# Group Isomorphism

• Aug 13th 2007, 10:55 PM
r7iris
Group Isomorphism
It is very urgent!!!! need help!!!!

Let G be any group and let g be an element of G. Define the function f:G-->G by f(a) = g^(-1)*a*g (a is in G)(thus f takes every element to its conjuate by g). Show that f is an isomorphism from G to itself. Show, by example, that f need not be the identity function.
• Aug 14th 2007, 05:26 AM
ThePerfectHacker
Quote:

Originally Posted by r7iris
It is very urgent!!!! need help!!!!

Let G be any group and let g be an element of G. Define the function f:G-->G by f(a) = g^(-1)*a*g (a is in G)(thus f takes every element to its conjuate by g). Show that f is an isomorphism from G to itself. Show, by example, that f need not be the identity function.

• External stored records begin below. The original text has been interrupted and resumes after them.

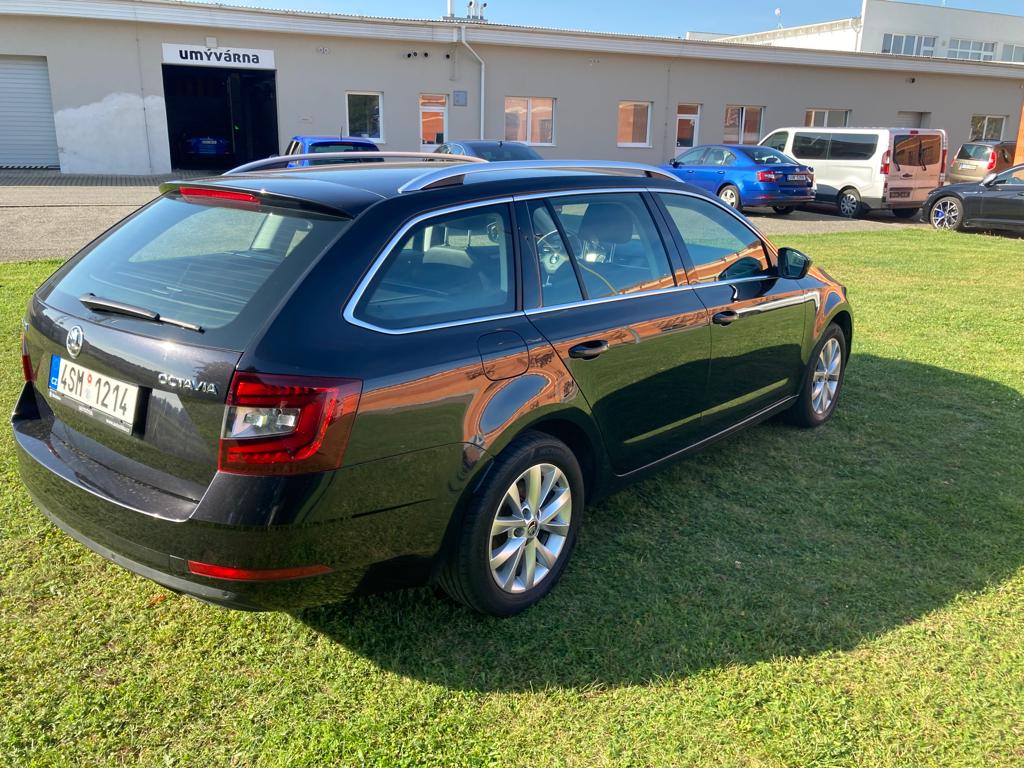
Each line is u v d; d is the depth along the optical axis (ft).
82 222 44.19
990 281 33.96
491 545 9.56
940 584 10.94
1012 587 10.90
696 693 8.79
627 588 10.73
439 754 7.88
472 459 9.05
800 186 60.90
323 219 8.78
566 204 11.07
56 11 67.72
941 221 55.57
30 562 10.89
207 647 9.32
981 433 16.58
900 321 26.53
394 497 8.43
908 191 63.21
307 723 8.21
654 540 12.00
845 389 19.43
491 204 10.05
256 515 7.60
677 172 65.05
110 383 8.57
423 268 9.10
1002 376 20.47
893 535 12.25
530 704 8.57
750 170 59.62
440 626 9.84
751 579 10.98
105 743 7.89
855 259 39.68
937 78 105.19
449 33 78.48
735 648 9.53
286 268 8.30
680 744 8.07
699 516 12.79
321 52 76.02
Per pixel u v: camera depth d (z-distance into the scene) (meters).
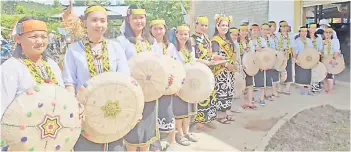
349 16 9.47
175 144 4.09
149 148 3.64
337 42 7.14
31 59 2.34
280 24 6.62
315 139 4.48
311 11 9.34
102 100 2.40
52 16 5.47
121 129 2.47
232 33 5.11
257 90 6.95
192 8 8.88
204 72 3.91
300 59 6.79
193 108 4.16
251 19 9.84
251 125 4.96
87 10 2.61
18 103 1.98
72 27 3.62
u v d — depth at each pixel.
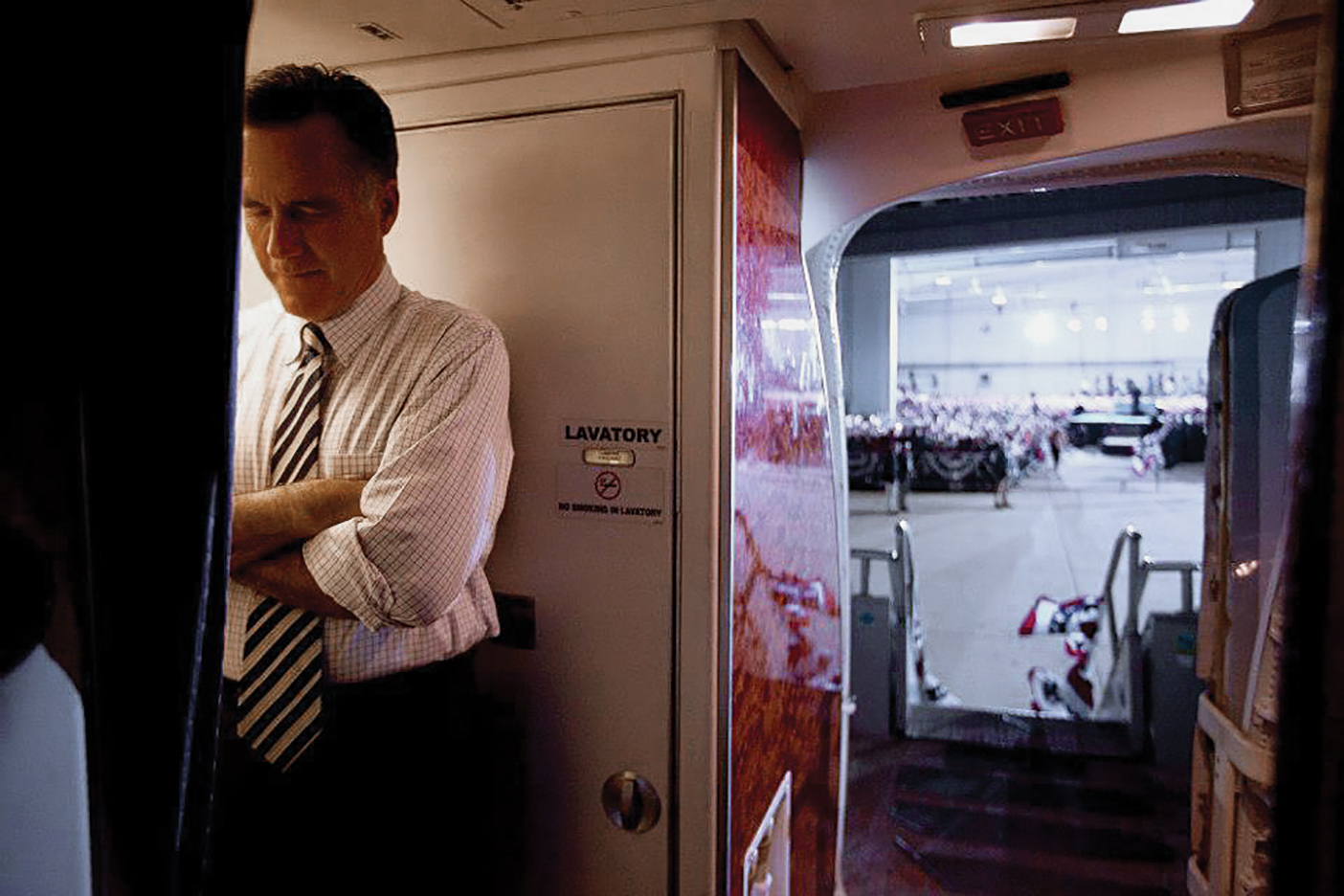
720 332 1.47
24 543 0.45
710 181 1.46
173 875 0.51
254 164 1.18
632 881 1.59
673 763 1.54
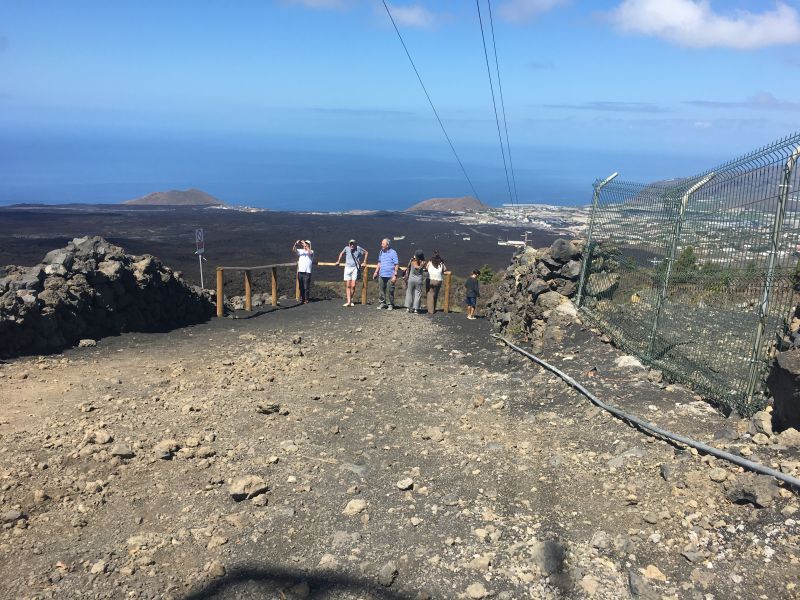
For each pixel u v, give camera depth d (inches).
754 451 216.1
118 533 192.9
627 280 414.6
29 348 415.8
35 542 185.9
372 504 213.9
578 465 236.4
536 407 319.0
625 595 157.8
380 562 178.5
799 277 248.8
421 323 612.7
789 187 250.4
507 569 172.6
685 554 169.9
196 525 198.7
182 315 574.2
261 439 273.4
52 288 445.1
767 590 151.7
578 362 381.7
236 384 359.9
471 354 469.7
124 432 273.7
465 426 293.7
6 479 221.3
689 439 235.9
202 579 170.4
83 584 166.2
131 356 423.8
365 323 604.1
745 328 275.4
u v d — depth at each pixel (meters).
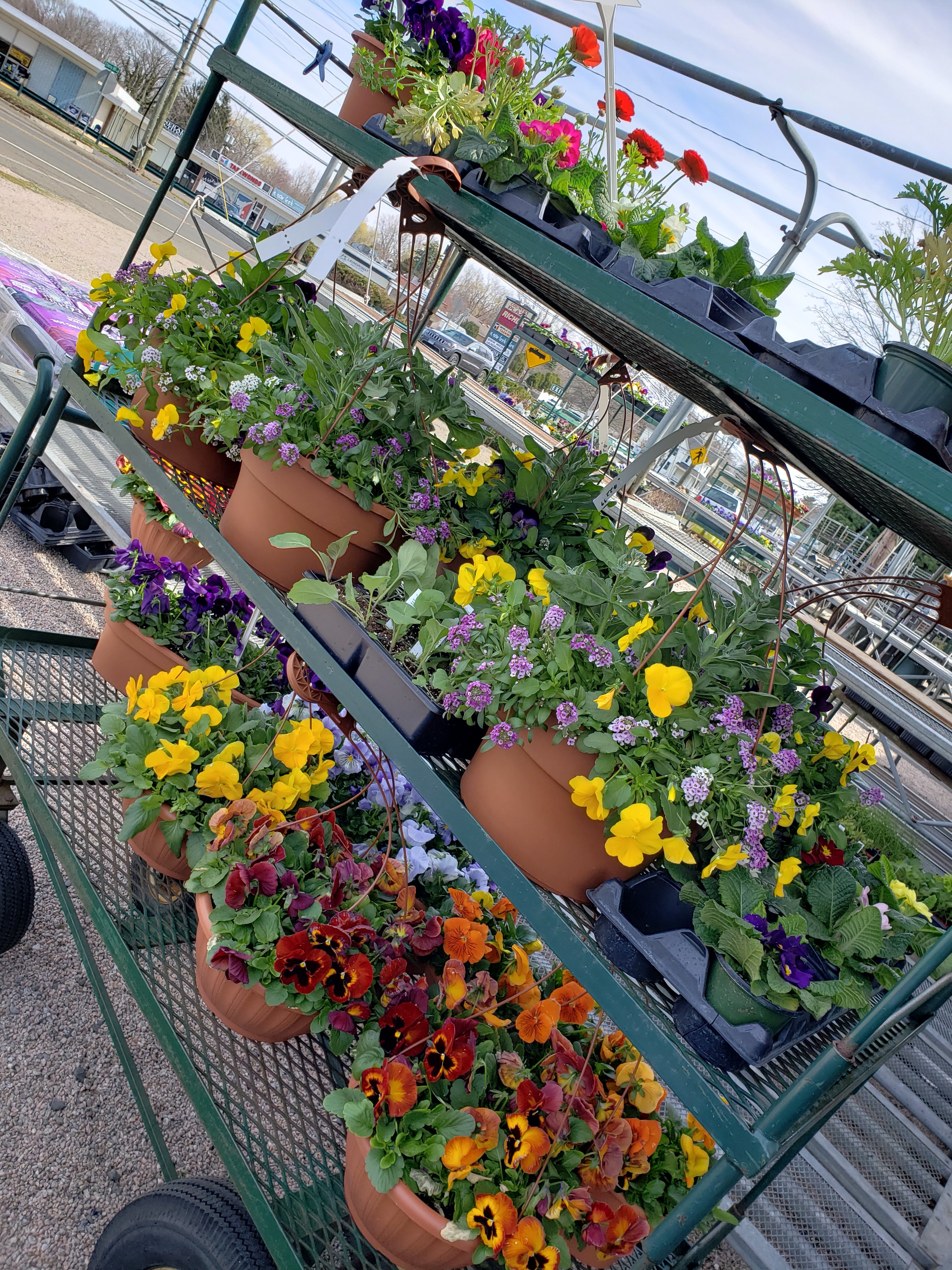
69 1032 1.93
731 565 3.87
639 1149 1.37
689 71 2.38
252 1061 1.43
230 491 1.86
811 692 1.64
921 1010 1.52
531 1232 1.09
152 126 22.59
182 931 1.61
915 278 0.99
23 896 1.83
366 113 1.50
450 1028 1.25
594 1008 1.57
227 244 12.33
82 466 3.87
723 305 0.98
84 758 1.96
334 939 1.30
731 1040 0.94
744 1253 2.36
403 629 1.23
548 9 2.54
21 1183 1.58
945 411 0.83
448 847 1.90
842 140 2.16
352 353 1.48
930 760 4.05
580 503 1.84
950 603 1.35
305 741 1.55
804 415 0.84
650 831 0.98
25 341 2.26
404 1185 1.11
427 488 1.53
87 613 3.57
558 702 1.06
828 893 1.26
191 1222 1.21
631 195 1.30
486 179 1.15
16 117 20.62
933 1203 2.71
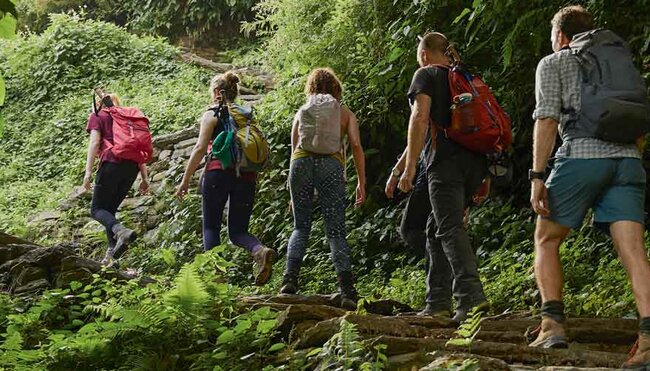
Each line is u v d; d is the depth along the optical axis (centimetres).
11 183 1558
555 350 509
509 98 1086
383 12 1226
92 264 687
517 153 1087
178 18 2406
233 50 2327
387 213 1139
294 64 1334
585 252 883
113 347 561
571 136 508
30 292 672
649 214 950
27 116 1788
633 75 507
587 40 516
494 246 1030
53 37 1953
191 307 563
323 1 1379
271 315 568
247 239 770
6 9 463
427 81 634
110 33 1998
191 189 1295
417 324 613
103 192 908
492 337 571
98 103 947
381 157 1226
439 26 1164
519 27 989
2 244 763
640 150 518
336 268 705
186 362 555
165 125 1625
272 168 1259
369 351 511
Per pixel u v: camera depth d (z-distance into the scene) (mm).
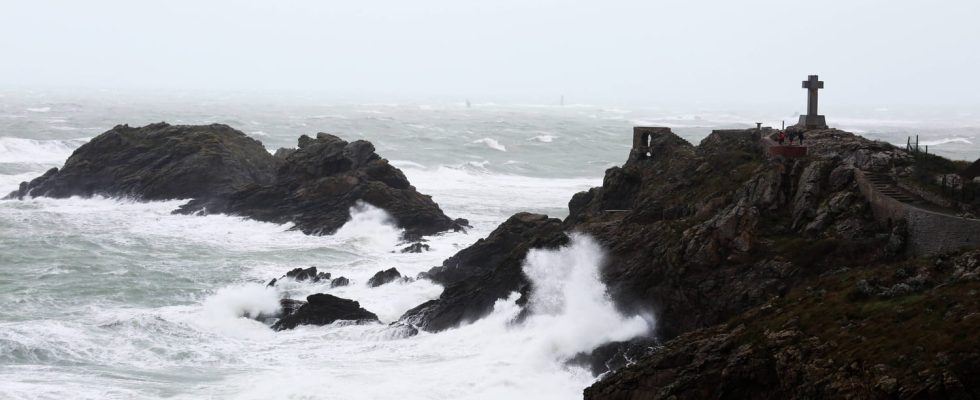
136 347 52594
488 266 69938
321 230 86688
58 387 45375
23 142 137875
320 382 46469
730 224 46344
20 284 65125
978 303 33531
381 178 95438
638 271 49812
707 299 45125
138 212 94938
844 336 35031
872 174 47375
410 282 68438
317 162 95375
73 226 87438
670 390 37312
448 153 155625
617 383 39562
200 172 99562
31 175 118250
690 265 46375
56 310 59344
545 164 148875
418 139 173375
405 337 54781
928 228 41406
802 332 36562
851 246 43375
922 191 44750
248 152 106312
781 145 53438
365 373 48125
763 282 43750
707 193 54500
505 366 48094
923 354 31828
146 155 103812
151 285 66562
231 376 48062
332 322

This is a very special automorphism called "conjugation automorphism".

It is a homomorphism,
$\phi(x)\phi(y) = gx^{-1}g^{-1}gyg^{-1}=gxyg^{-1}=\phi(xy)$

Is is one-to-one,
$\phi (x) = \phi(y) \implies gxg^{-1} = gyg^{-1} \implies x=y$

Is is onto,
$\forall y\in G \mbox{ choose }x=gyg^{-1}\implies \phi(x) = y$